Bursa Büyükşehir Belediyesi, İznik Belediyesi ve Uludağ Üniversitesi İlahiyat Fakültesi tarafından organize edilen Uluslar arası Davud-El Kayseri sempozyumu İznik DSİ Tesisleri’nde Prof. Dr. Süleyman Uludağ’ın açılış konuşmaları ile başladı.

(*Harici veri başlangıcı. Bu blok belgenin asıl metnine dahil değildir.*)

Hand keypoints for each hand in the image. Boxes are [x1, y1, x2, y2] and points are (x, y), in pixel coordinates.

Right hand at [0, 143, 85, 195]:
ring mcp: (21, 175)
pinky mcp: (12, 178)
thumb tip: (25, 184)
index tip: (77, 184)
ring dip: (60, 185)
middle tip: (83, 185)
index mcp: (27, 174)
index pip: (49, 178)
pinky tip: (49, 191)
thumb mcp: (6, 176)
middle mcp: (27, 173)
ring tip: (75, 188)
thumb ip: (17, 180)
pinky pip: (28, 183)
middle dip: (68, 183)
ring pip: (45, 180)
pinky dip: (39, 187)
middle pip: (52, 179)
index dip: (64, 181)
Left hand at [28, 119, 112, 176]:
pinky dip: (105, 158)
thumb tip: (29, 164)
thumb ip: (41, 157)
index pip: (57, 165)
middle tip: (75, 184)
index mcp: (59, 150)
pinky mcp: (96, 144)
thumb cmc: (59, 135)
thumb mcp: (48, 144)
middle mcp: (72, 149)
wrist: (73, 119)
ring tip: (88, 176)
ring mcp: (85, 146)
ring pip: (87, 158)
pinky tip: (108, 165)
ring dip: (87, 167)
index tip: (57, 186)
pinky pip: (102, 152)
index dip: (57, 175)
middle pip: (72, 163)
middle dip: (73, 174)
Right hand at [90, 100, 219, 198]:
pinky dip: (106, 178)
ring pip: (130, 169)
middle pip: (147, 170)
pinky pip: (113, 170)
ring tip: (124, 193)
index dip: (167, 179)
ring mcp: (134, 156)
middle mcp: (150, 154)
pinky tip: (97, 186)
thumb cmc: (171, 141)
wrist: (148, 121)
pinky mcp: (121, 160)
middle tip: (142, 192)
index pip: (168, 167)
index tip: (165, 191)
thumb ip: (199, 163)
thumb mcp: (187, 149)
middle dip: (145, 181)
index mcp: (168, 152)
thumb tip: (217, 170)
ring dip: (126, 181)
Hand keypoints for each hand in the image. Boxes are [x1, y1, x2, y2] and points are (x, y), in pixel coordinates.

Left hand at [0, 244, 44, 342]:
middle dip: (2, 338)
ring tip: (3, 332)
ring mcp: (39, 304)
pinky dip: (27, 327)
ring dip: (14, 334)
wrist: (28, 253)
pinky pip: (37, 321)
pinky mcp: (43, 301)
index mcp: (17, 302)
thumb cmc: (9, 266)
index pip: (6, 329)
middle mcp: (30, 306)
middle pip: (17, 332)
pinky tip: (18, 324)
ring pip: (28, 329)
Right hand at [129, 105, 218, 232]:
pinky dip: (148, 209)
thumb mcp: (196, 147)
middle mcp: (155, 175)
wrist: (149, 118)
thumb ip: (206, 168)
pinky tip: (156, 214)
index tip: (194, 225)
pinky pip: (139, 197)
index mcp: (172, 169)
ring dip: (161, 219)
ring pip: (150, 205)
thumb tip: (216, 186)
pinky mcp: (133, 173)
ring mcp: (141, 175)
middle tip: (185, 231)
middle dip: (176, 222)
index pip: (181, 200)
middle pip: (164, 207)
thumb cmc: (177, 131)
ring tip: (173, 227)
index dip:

9-10 Mayıs tarihleri arasında sürecek sempozyum Prof. Dr. Yaşar Aydınlı, Prof. Dr. Mustafa Karal, Prof. Dr. Süleyman Uludağ, Prof. Dr. Mustafa Tahralı,Prof. Dr. Turan Koç, Prof. Dr. Ömer Mahir Alper, Prof. Dr. Mehmet Bayraktar, Prof. Dr. Cafer Karadaş, Yrd. Doç. Abdurrahman Alkış, Doç.Dr. Mustafa Çakmaklıoğlu, Prof. Beki Alaaddin, Prof. Ebdürezzak Tek, Doç. Dr. Ömer Türker, Yrd. Doç. Dr. Zeliha Öteleş, Yrd. Doç. Dr. Sema Özdemir, İhsan Fazlıoğlu, Doç.Dr. Osman Nuri Küçük, Mohammadamin Shahjoui katılımı ile sürecek.
İznik Kaymakamı Hüseyin Karameşe, İznik Belediye Başkanı Osman Sargın, Bursa Büyükşehir Belediyesi Kültür ve Turizm Daire Başkanı Aziz Elbas, İlçe Müftüsü Veli Vehbi Bardakçı, Belediye Meclis Üyeleri, İznik Kent Konseyi Genel Sekreteri Havva Candar, Uludağ Üniversitesi İlahiyat Fakültesi Akademisyenleri, öğrencileri ve çok sayıda İzniklinin katıldığı sempozyumda Davud El Kayseri'nin "hayat felsefesi ve şiirlerinde ki hakikat ve varoluş" gerçekleri ortaya konacak.
Sempozyumun açılışında konuşan Belediye Başkanı Osman Sargın “Hıristiyanlık açısından oldukça önemli bir dini merkez olması ardından 1075 yılında Anadolu Selçukluları tarafından fethedilen İznik Türklerin Anadolu'daki ilk başkenti olmuştur. Acaba 1071 de Malazgirt'ten Anadolu’ya giriş yapan ecdadın İznik’i fethederken amacı neydi? Bitinya’nın İznik’i “Altın Şehir” ilan etmesinin sebebi neydi? Bunların sorgulanıp sırlarının ortaya çıkarılması gerekmektedir. İznik beş harf ve iki heceye sıkıştırılamayacak kadar önemli bir yerdir" diye konuştu.
İlk oturumda konuşan Prof. Dr. Turan Koç, "Davud El Kayseri, insanı bütünüyle kavrayan idrake ve telakkiye sahip büyük bir kafa adamıdır. Bu bir kafa gönül buluşması. Biz ağırlıklı olarak felsefe dediğimiz zaman kafayı kastediyoruz. Tasavvuf dediğimiz zaman veya irfan dediğimiz zaman, kalbi kastediyoruz. Davud El kayseri, "Hele bir duyularını birleştir de bak hakikat o zaman nasıl vakıf olacak" diyor. İşte metinleri ve şiirleri buradan ortaya çıkıyor" dedi.